The wizard kindled his fire in the last of the stone vats, then went to the foredeck to await battle among the ballistae. The catapult crews locked their firing arms into place and stood by with bone ladles in hand, ready to load their weapons as soon as the giants were visible. The rest of the sailors, except those needed to work the rigging, stood in the center of the main deck. Half carried long barbed lances, while the other half, serving as a fire corps, held sacks full of dust. The flapping sails and crackle of Balican fire were the only audible sounds.

“Captain Phaedras is firing his catapults.” There was a short pause, then Ictinis completed his report. “The Lirr Song has gone down.”

“So fast?” Tithian gasped.

Saanakal nodded, and the ship fell even more silent than before word had come of the Lirr Song’s fate. Tithian stepped over to the gunnel and peered into the featureless haze. “Tell me, Saanakal, how many giants will we take with us?”

“A handful,” the high templar admitted, his voice emotionless.

“And the fleet won’t survive?” Tithian asked.

“Not realistically,” Saanakal answered. “We have shallow silt all around, so we can’t maneuver away from our attackers-and no one has ever survived a battle with a hundred giants.”

From the haze ahead came the muffled thumps of several catapult arms striking their crossbeams.
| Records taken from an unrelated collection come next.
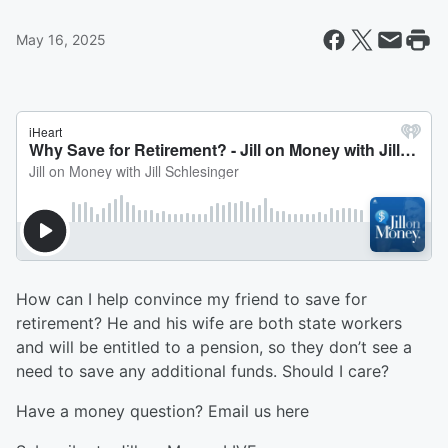
May 16, 2025
How can I help convince my friend to save for
retirement? He and his wife are both state workers
and will be entitled to a pension, so they don’t see a
need to save any additional funds. Should I care?
Have a money question? Email us ⁠⁠⁠⁠⁠⁠⁠⁠here⁠⁠⁠⁠⁠⁠⁠⁠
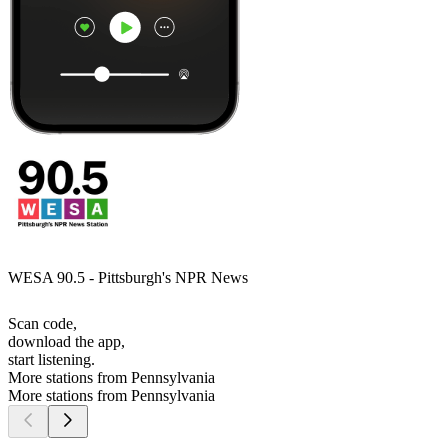
WESA 90.5 - Pittsburgh's NPR News
Scan code,
download the app,
start listening.
More stations from Pennsylvania
More stations from Pennsylvania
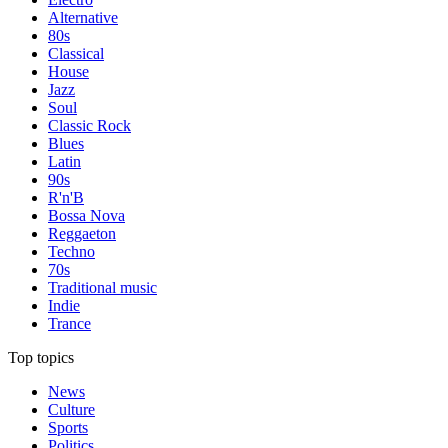
Alternative
80s
Classical
House
Jazz
Soul
Classic Rock
Blues
Latin
90s
R'n'B
Bossa Nova
Reggaeton
Techno
70s
Traditional music
Indie
Trance
Top topics
News
Culture
Sports
Politics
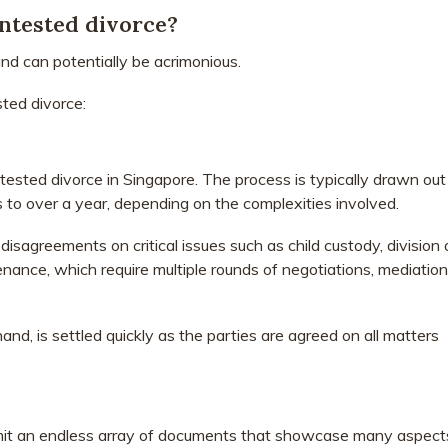
ntested divorce?
nd can potentially be acrimonious.
ted divorce:
ntested divorce in Singapore. The process is typically drawn out
o over a year, depending on the complexities involved.
disagreements on critical issues such as child custody, division 
nance, which require multiple rounds of negotiations, mediation
nd, is settled quickly as the parties are agreed on all matters
mit an endless array of documents that showcase many aspect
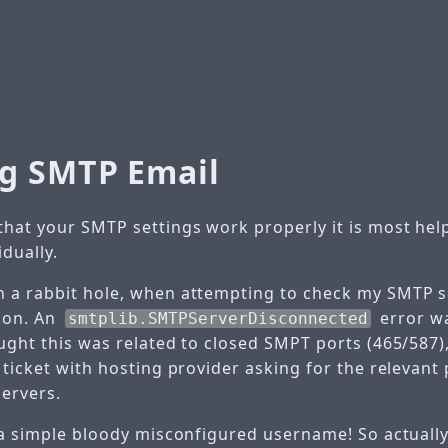
g SMTP Email
hat your SMTP settings work properly it is most help
dually.
 a rabbit hole, when attempting to check my SMTP se
ion. An
error w
smtplib.SMTPServerDisconnected
ought this was related to closed SMPT ports (465/587)
 ticket with hosting provider asking for the relevant 
ervers.
 a simple bloody misconfigured username! So actually,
A half-dozen streaks of yellow light arced through the sky, bursting into fiery showers as they started to descend. By the time the spray reached the surface of the dust, it had coalesced into a single curtain of golden flame. Across the distance rumbled muted roars and bellows, more akin to the yowls of wild beasts than the cries of manlike beings.

“The Giant’s Bane is taking a charge.”

The shipfloater had barely finished his report before the mate called, “Boulders!”

Instantly, Saanakal yelled, “Catapults!”

Tithian spun around in time to see the silhouettes of a dozen giants wading toward the Silt Lion . He saw the heads of a dozen different beasts-birds, lions, wyverns, kanks, and more-resting on the shoulders of manlike giants, then a barrage of stones came flying out of the haze. Most dropped short of the ship, sending silvery plumes of dust shooting into the sky. Four of the boulders found their marks, sending a series of thunderous crashes resounding through the decks.

One stone shattered a foredeck ballista. As its tightly wound skeins sprang loose, the cords knocked half the weapon’s crew over the side. Two more boulders hit the main deck, opening kank-sized holes in the planking and dropping a handful of reinforcements into the hold below. The last smashed a vat of Balican fire. Five dwarven slaves screamed in pain as yellow flame splashed over their shoulders, and small puddles of burning, syrupy liquid formed on the deck.